Bölgede faaliyet gösteren 364 firma, tekstilden gıdaya, kimyadan makine imalatına kadar geniş bir sektörel yelpazede üretim ve ticaret yaptı. Ocak-Haziran dönemindeki ticaretin yüzde 63’ünü sanayi ürünleri, yüzde 37’sini ise tarım ürünleri oluşturdu. Gıda işleme, plastik, metal işleme ve hazır giyim gibi alanlarda üretim yapan firmalar, sadece Türkiye pazarına değil, dünyanın dört bir yanına ürün gönderdi.
Lojistik Avantaj ve Stratejik Konum
Mersin Serbest Bölgesi’nin büyümesinde en önemli etkenlerden biri, Mersin Uluslararası Limanı'na olan yakınlığı ve özel rıhtım altyapısına sahip olması. Ayrıca kara yolları ve demir yolu bağlantılarının güçlü olması, bölgedeki firmaların lojistik maliyetlerini düşürerek daha rekabetçi fiyatlarla dış pazarlara açılmasını sağlıyor. Ayrıca Çukurova Bölgesel Havalimanı'nın da açılmasıyla birlikte hava yoluyla da birçok ülkeye uçuşlar başlarken, ticaret hacminin önümüzdeki günlerde daha fazla artması bekleniyor.
Bölgenin avantajları sayesinde ihracat yapılan ülke sayısı da her yıl artıyor. İlk 6 aylık süreçte ihracatta başı OECD ülkeleri çekti. Yapılan dış satımın yüzde 30’u OECD üyesi ülkelere gerçekleştirildi. Almanya, Fransa, İtalya ve Hollanda gibi ülkeler Mersin’den en fazla ürün gönderilen pazarlar arasında yer aldı.

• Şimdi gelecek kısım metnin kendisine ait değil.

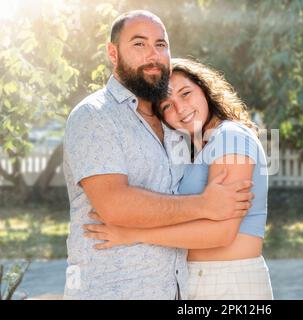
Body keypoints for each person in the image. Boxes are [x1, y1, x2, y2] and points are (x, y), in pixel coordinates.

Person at [63, 11, 253, 300]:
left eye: (161, 45)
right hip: (112, 289)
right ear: (113, 53)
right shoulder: (94, 116)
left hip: (174, 291)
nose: (153, 55)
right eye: (139, 44)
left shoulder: (175, 128)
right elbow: (115, 206)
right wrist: (204, 205)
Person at [83, 58, 274, 300]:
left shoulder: (230, 137)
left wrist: (132, 234)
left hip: (229, 282)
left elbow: (221, 233)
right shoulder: (200, 150)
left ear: (203, 89)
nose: (181, 108)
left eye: (186, 93)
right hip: (199, 280)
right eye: (167, 106)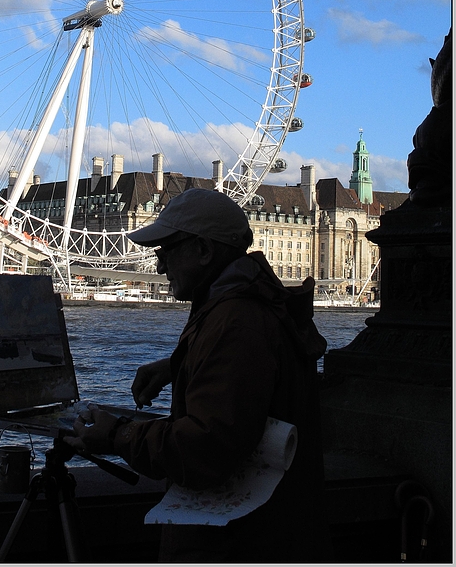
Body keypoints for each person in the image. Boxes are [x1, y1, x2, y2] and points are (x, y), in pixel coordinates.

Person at [65, 188, 329, 562]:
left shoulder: (236, 321)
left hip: (235, 543)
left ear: (204, 251)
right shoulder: (247, 304)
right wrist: (178, 365)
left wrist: (118, 434)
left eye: (166, 252)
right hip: (270, 530)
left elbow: (207, 446)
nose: (159, 268)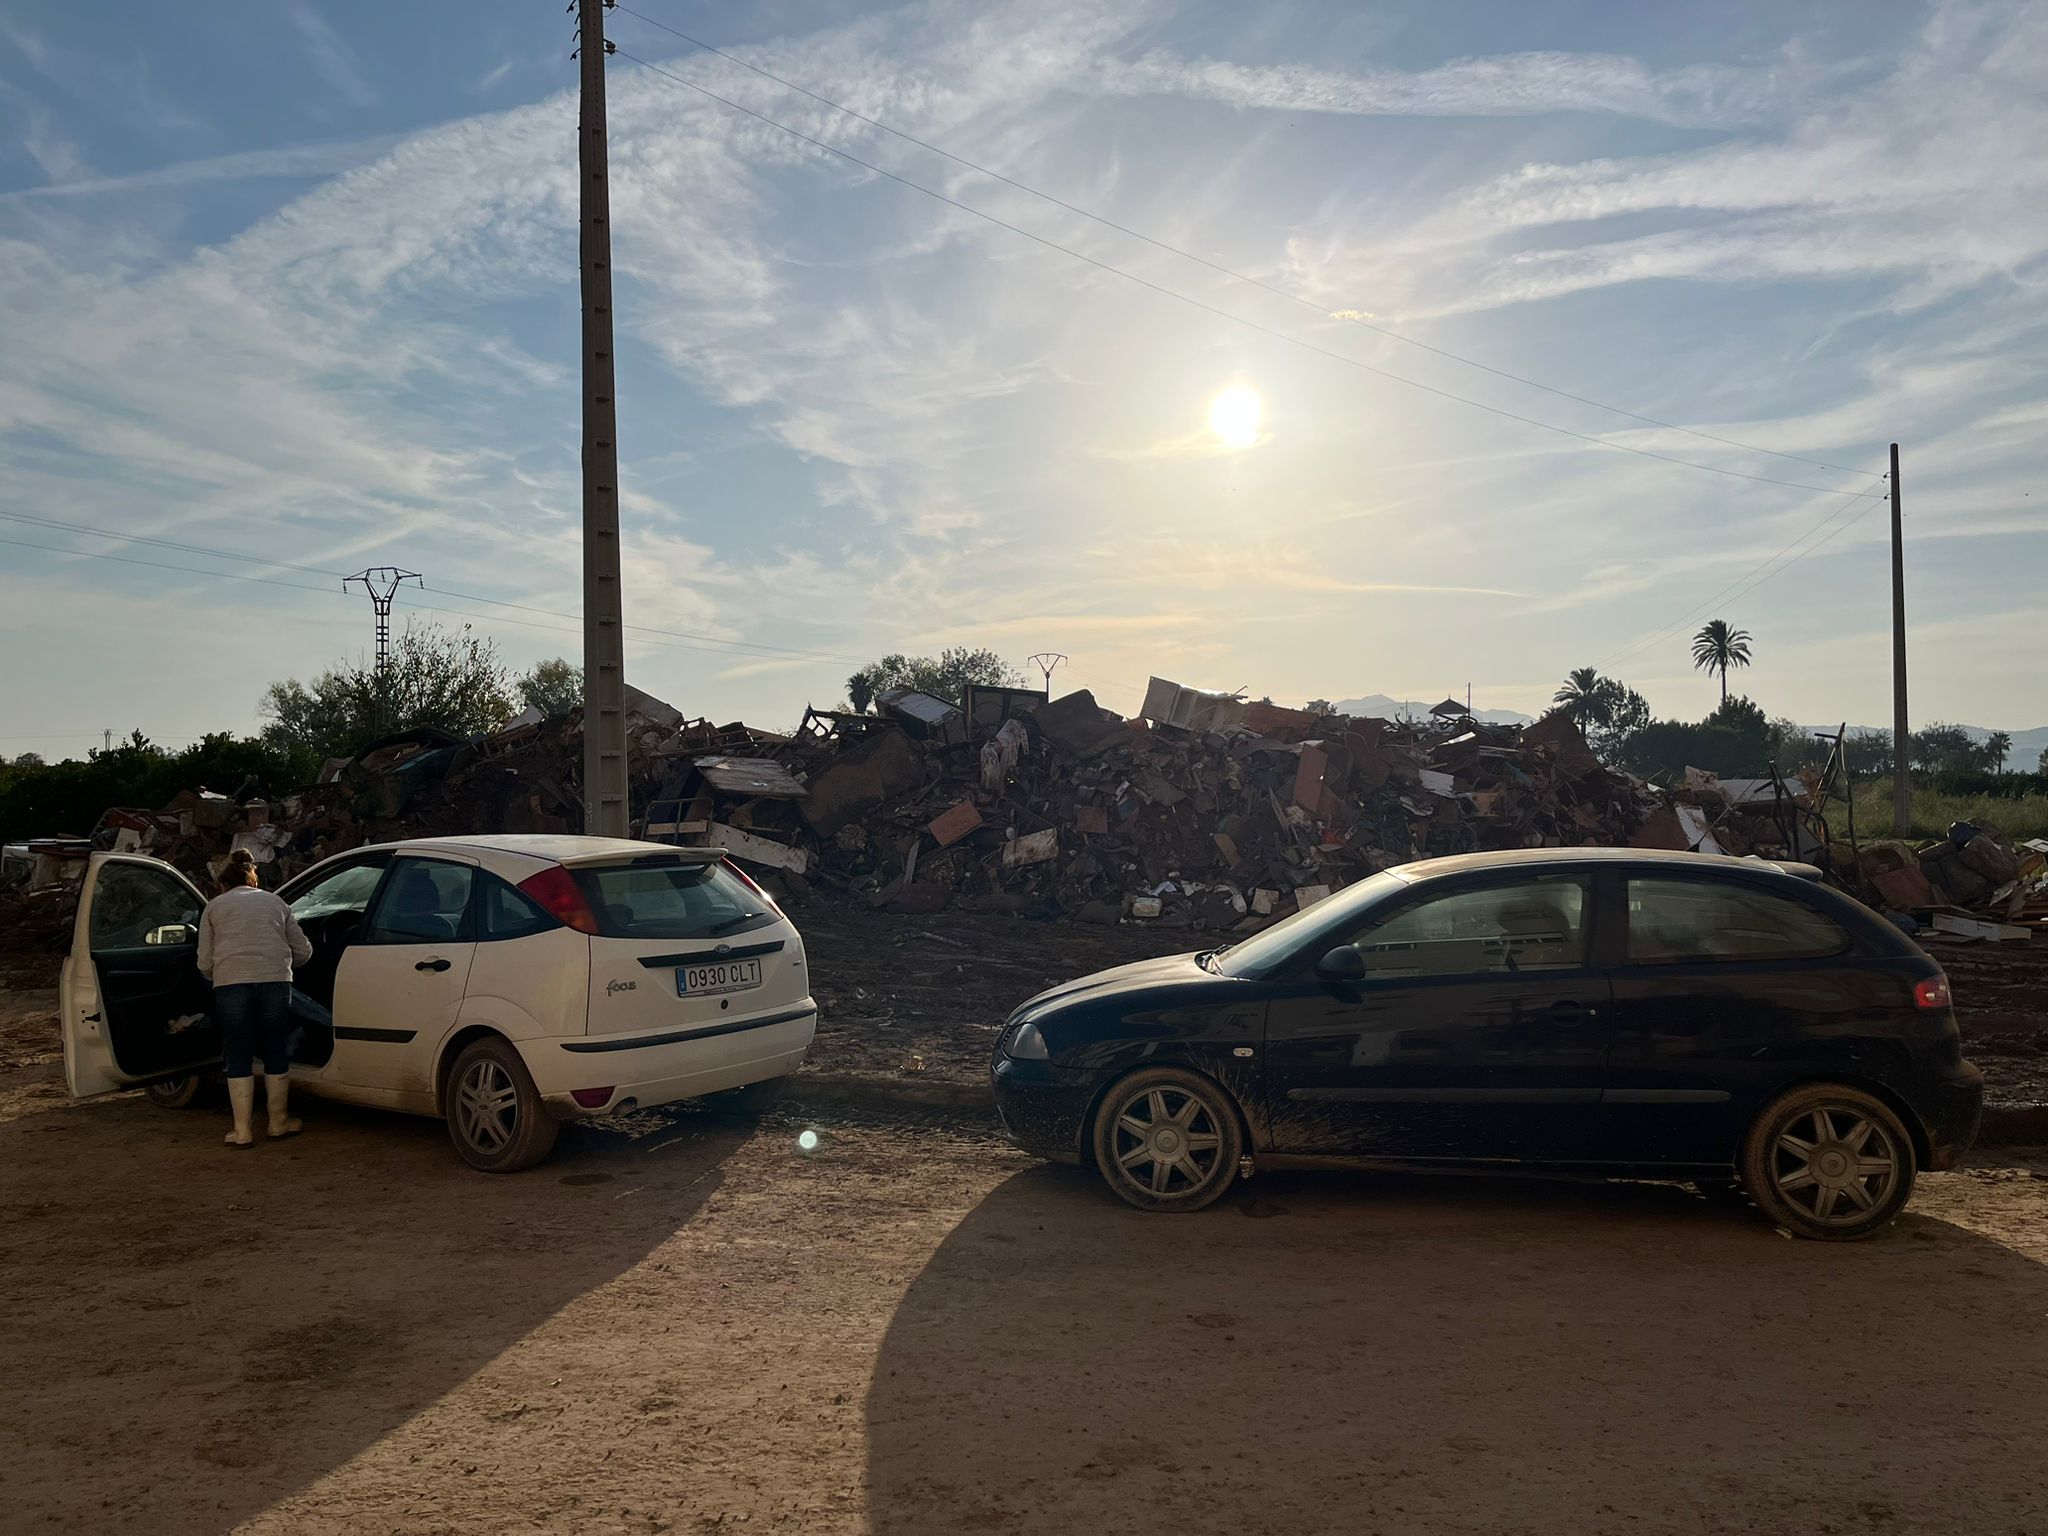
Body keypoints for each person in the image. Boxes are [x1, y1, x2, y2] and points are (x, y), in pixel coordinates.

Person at [197, 850, 314, 1148]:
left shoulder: (214, 907)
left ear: (223, 885)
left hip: (231, 984)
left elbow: (204, 961)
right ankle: (278, 1122)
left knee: (238, 1051)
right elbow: (303, 951)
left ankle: (242, 1130)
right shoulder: (276, 902)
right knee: (275, 1047)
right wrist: (285, 964)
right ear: (253, 879)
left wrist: (219, 974)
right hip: (275, 982)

Türkiye Ekonomisine Katkı Sürüyor
Türkiye’deki 19 serbest bölge arasında ticaret hacmi açısından ön sıralarda yer alan Mersin Serbest Bölgesi, hem üretim kapasitesi hem de istihdam katkısıyla bölgesel kalkınmanın da lokomotifi olmayı sürdürüyor. Bölgede doğrudan ve dolaylı olarak yaklaşık 10 bin kişiye istihdam sağlanıyor. Sanayi ve tarımın iç içe geçtiği bu üretim merkezinde, ihracata yönelik çalışan firmaların büyük kısmı yabancı sermayeli şirketlerden oluşuyor.